• _Information shown_
----
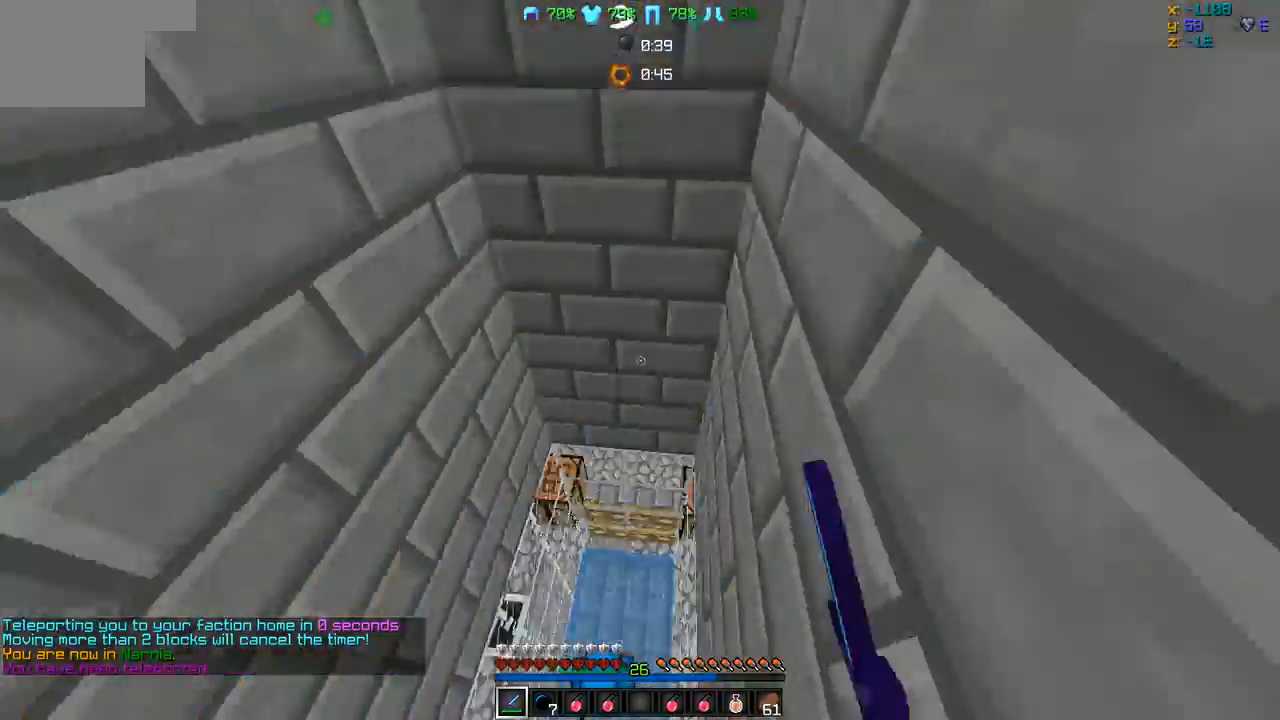
{"keys": ["w"], "events": []}
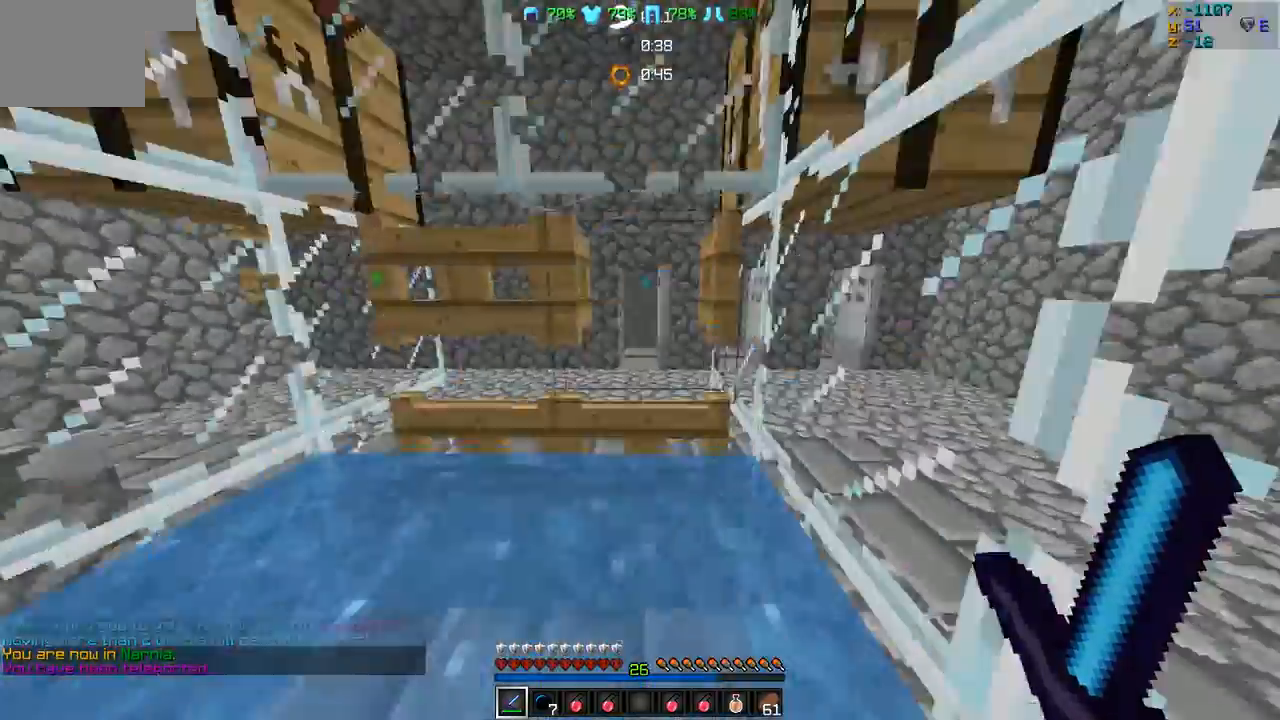
{"keys": ["d"], "events": [[211, "d", "down"], [464, "w", "up"]]}
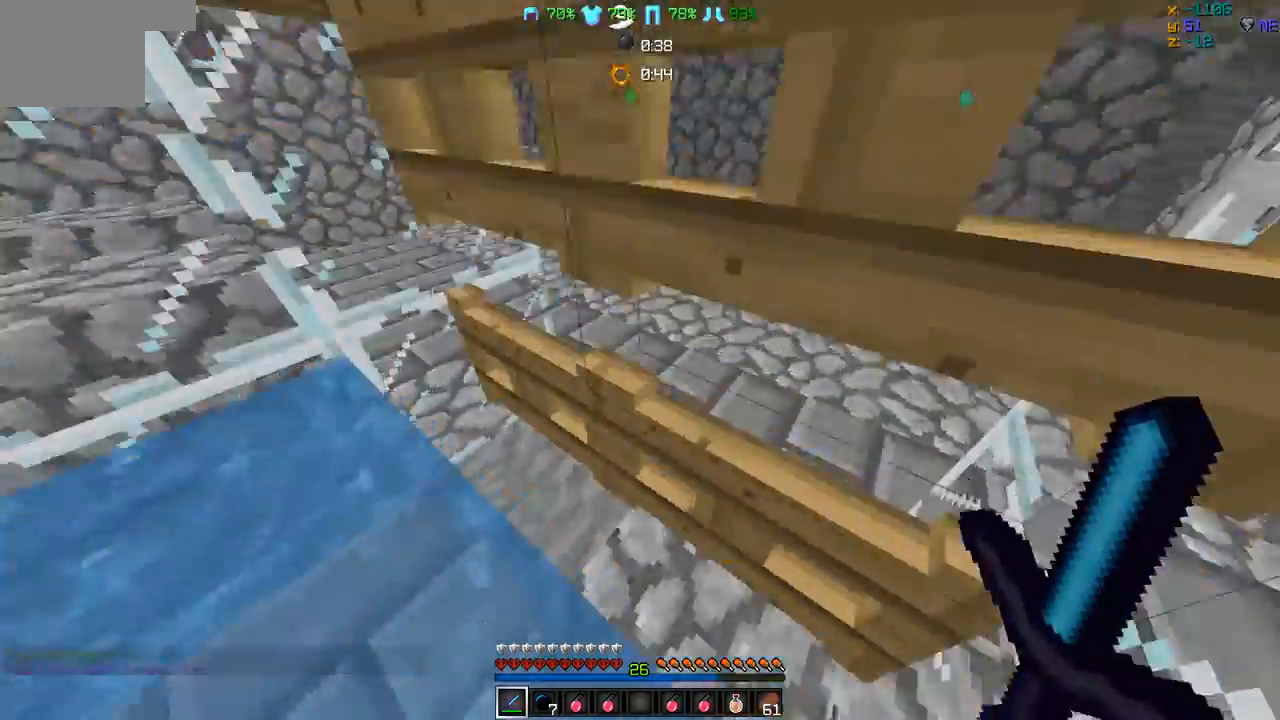
{"keys": ["d"], "events": [[126, "d", "up"], [169, "s", "down"], [253, "s", "up"], [337, "d", "down"]]}
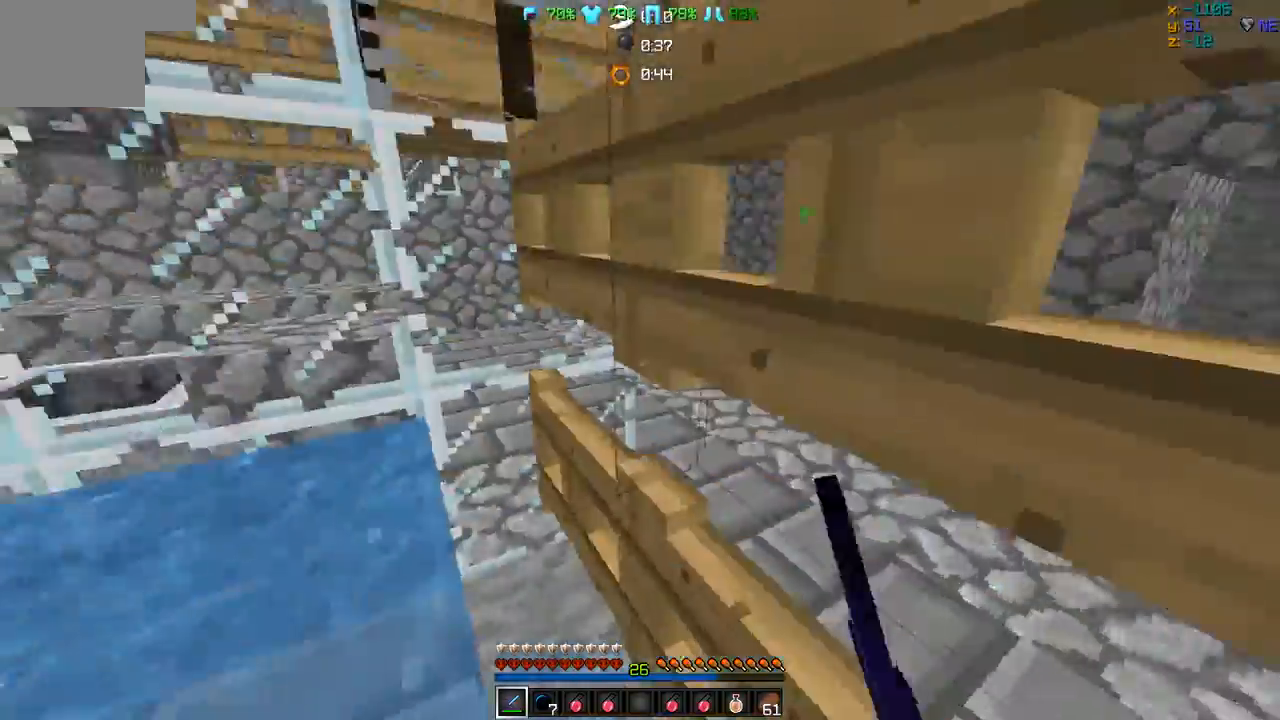
{"keys": ["w"], "events": [[126, "d", "up"], [253, "s", "down"], [337, "s", "up"], [463, "w", "down"]]}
----
• _Problem details_
Using the material above, return every line exactly as it appears, minus the pictures.

• _Reply_
{"keys": ["w"], "events": []}
{"keys": ["d"], "events": [[211, "d", "down"], [464, "w", "up"]]}
{"keys": ["d"], "events": [[126, "d", "up"], [169, "s", "down"], [253, "s", "up"], [337, "d", "down"]]}
{"keys": ["w"], "events": [[126, "d", "up"], [253, "s", "down"], [337, "s", "up"], [463, "w", "down"]]}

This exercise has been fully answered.